Inside Carly Simon's Whirlwind Voyage From London With Sean Connery

Update: A prior version of this article stated Lucy Simon was 22 at the time of the voyage; however, she was in her mid-20s. The article has been updated to reflect this.

After dropping her 1972 hit single "You're So Vain," Carly Simon became a music legend (via Biography). Moreover, The Guardian writes that her personal life and many high-profile relationships have added to the media's fascination with the singer-songwriter. Notably, Simon was married to fellow singer and songwriter James Taylor for 11 years (per Smooth Radio). She also romanced Warren Beatty, Mick Jagger, and Jack Nicholson, among others. In 2015, Simon released her memoir "Boys in the Trees." Here, Rolling Stone states, Simon writes about her many lovers and her extensive career, including her life before she became a renowned solo artist.

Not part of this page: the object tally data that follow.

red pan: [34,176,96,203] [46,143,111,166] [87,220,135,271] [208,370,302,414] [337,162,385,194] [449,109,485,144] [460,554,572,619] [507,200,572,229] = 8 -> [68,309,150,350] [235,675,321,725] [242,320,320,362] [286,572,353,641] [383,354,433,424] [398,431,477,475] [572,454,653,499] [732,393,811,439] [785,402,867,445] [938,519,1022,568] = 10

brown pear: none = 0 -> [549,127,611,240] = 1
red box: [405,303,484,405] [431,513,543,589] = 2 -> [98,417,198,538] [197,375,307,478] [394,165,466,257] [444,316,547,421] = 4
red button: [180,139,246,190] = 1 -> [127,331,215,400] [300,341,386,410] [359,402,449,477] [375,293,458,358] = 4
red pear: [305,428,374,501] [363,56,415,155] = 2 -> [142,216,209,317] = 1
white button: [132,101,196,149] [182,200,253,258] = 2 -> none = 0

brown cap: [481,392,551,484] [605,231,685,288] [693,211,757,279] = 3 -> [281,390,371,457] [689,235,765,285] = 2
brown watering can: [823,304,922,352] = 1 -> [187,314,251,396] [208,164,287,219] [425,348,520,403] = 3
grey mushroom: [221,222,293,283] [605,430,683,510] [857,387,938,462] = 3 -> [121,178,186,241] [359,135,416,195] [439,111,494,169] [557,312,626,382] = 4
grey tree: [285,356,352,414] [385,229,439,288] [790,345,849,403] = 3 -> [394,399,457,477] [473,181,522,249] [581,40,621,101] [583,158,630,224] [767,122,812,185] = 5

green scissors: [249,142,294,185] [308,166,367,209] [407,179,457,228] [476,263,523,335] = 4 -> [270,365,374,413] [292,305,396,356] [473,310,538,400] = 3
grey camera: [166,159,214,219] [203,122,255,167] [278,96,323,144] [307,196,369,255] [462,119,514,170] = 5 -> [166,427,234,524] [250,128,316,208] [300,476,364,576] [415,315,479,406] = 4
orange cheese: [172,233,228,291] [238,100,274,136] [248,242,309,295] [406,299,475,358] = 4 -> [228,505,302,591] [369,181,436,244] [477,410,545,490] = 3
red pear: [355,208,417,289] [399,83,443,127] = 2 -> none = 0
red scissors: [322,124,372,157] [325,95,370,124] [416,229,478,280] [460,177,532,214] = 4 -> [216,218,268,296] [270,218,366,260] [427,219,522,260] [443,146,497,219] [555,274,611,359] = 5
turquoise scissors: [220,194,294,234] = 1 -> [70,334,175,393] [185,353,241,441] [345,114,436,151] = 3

According to People, Simon and her sister, Lucy Simon, were performing a music act as The Simon Sisters in the 1960s. AllMusic explains that they were signed to Kapp Records and had some success with their song "Winken, Blinken and Nod." The duo mostly performed folk music, including original songs and covers, with AllMusic comparing them to the famed folk group Peter, Paul & Mary. According to some accounts, The Simon Sisters disbanded because Lucy decided to get married and attend nursing school. Carly then successfully went solo. However, in "Boys in the Trees," Carly told a different story that involved James Bond actor Sean Connery.

Sean Connery proposed a threesome

In "Boys in the Trees," Rolling Stone reports, Carly Simon opened up about meeting Connery while traveling home from London via ship in 1965. According to Billboard, Carly, who was 20 at the time, was accompanied by her older sister Lucy, then in her mid-20s. When the pair realized that Connery was also on the ship, they were starstruck. Carly wrote that Connery "was far handsomer in person." In order to get close to the star, Carly and Lucy sent him a note saying that they were not "ordinary fans" and that their father was no one other than Richard L. Simon, co-founder of the publishing house Simon & Schuster.

Per Rolling Stone, the note worked and the sisters got to meet Connery on a personal level. They ate, drank, and were entertained by the actor. Billboard adds that Connery opened up to Carly and Lucy about a recent LSD trip. Things went so well that Connery invited the girls to his room the next night. There, they had a drink and Connery made a shocking request. The Daily Mail states that the actor, who was 35 and married, asked if the sisters were interested in having a threesome. Carly's friend later referred to this proposition as a "Simon sisters sandwich" (via Billboard). Ultimately, Carly and Lucy turned him down.

The voyage led to the demise of The Simon Sisters

Although Lucy's relationship status at the time of this voyage is unknown, the Daily Mail states that Carly was dating writer Willie Donaldson. After the sisters rebuffed Connery, it seems that Lucy had a change of mind. Per The Hollywood Reporter, Lucy met with the Bond actor the next night without her sister. Much to Carly's dismay, Lucy didn't return to her room until 5:15 a.m. When their ship landed in New York, Carly used this deception as an excuse to put an end to The Simon Sisters and go solo.

Britannica writes that Carly became one of the biggest music acts of the 1970s. In 1971, she won a Grammy for Best New Artist of the Year (via Biography). The following year, she released the now-iconic song "You're So Vain." However, AllMusic reports that this was not entirely the end for The Simon Sisters. In 1969, they reunited to record an album of children's music. According to People, Lucy went on to have a successful career in the music and entertainment industry. She released two more children's albums and became a Broadway composer. Lucy Simon died October 21 at the age of 82 (per The New York Times). Their sister Joanna had died the day before, age 85 (per People).